У Евгения лицо стало внимательным, значит, заметил, как проснулась и напомнила о себе проклятая печенка. Теперь уж она отыграется за то, что на столько часов ее выключили из игры.
– Успокойтесь. Скажите, это волнует вас или моих родителей?
– А как ты думаешь?
– Я думаю – вас. Видите ли, дядя Леша, я считал и считаю, что моим гораздо лучше оттого, что я ушел.
– Я с этим не спорю. Но почему ты не желаешь хотя бы навестить их?
– Потому что приходится каждый раз перед ними оправдываться. Ну почему? Почему? Мне устраивают допросы, отец убежден, что я валютчик. Мать уверена, что я распутник, потому, видите ли, что меня видят с разными девушками.

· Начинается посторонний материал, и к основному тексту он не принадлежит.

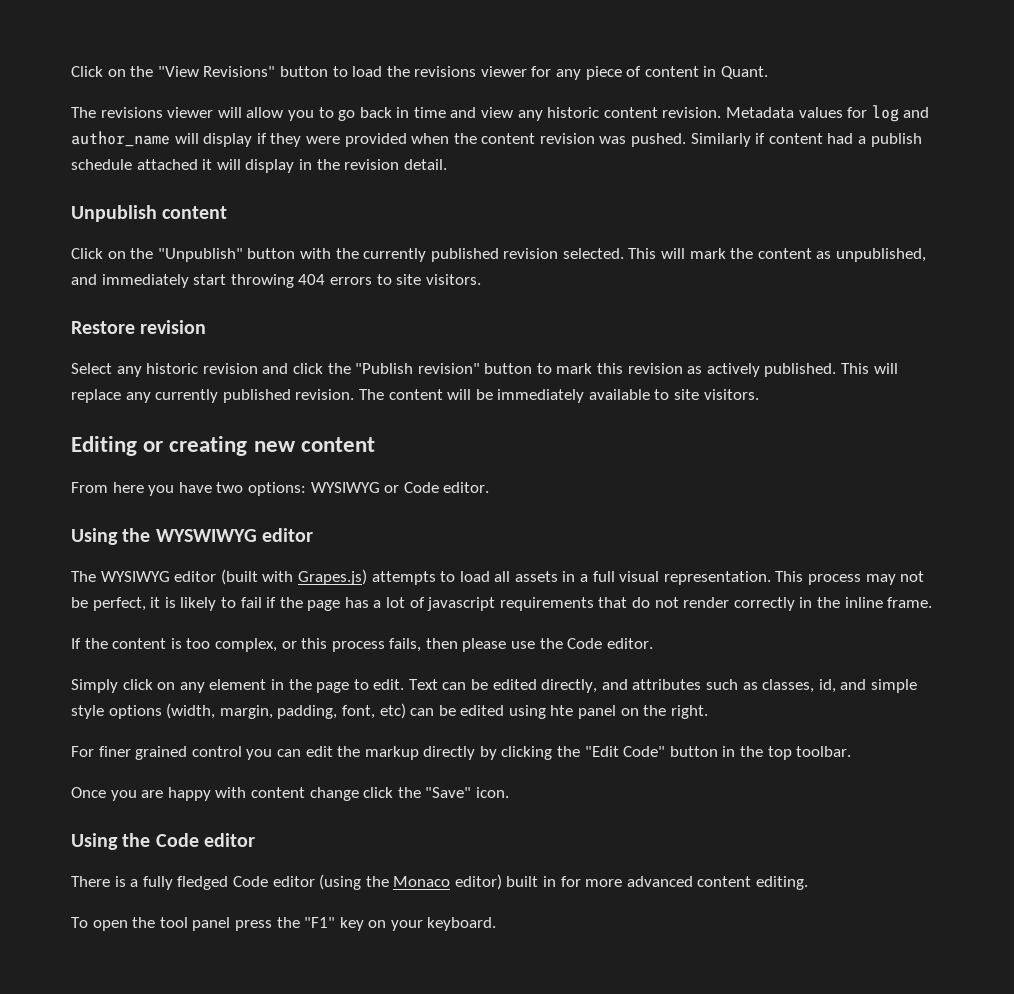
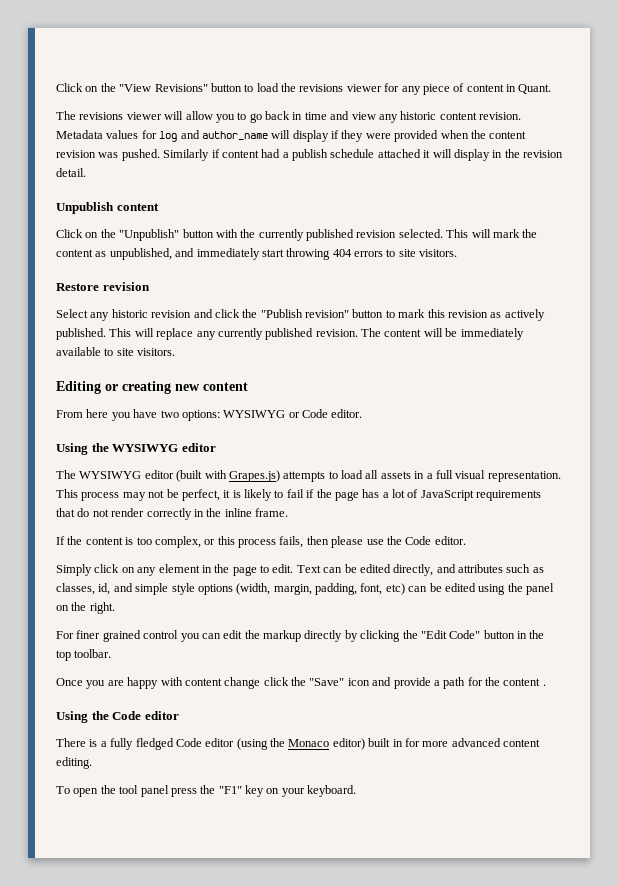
[155,529,257,542] WYSWIWYG -> [112,444,179,452] WYSIWYG
[427,597,496,611] javascript -> [420,490,474,501] JavaScript
[550,705,574,716] hte -> [507,583,523,592] the
[475,787,509,798] icon. -> [347,677,546,689] icon and provide a path for the content .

– Тебе это так и говорили?
– Отец – открытым текстом. Ты, говорит, валютчик! Тебя расстреляют, и правильно сделают. А мать просто смотрит на меня полными слез глазами. Смешно и грустно.
– Но ведь они мучаются!
– Естественно! Ведь сын гибнет в пучине разврата! Но ведь я не могу им сочувствовать. Просто лучше не видеться. А вы знаете, ведь у отца прежде была другая жена. Еще до войны. Она его бросила. У нас дома об этом ни слова. Запретная тема. А когда я жил у деда с бабкой, ну, знаете, когда поступал там в институт, они мне рассказали. Они до сих пор потрясены – как она смела? Необразованная, простая, не квалифицированная конторщица, а вот взяла и ушла. От образованного, умного, богатого! Так вот я ее понимаю.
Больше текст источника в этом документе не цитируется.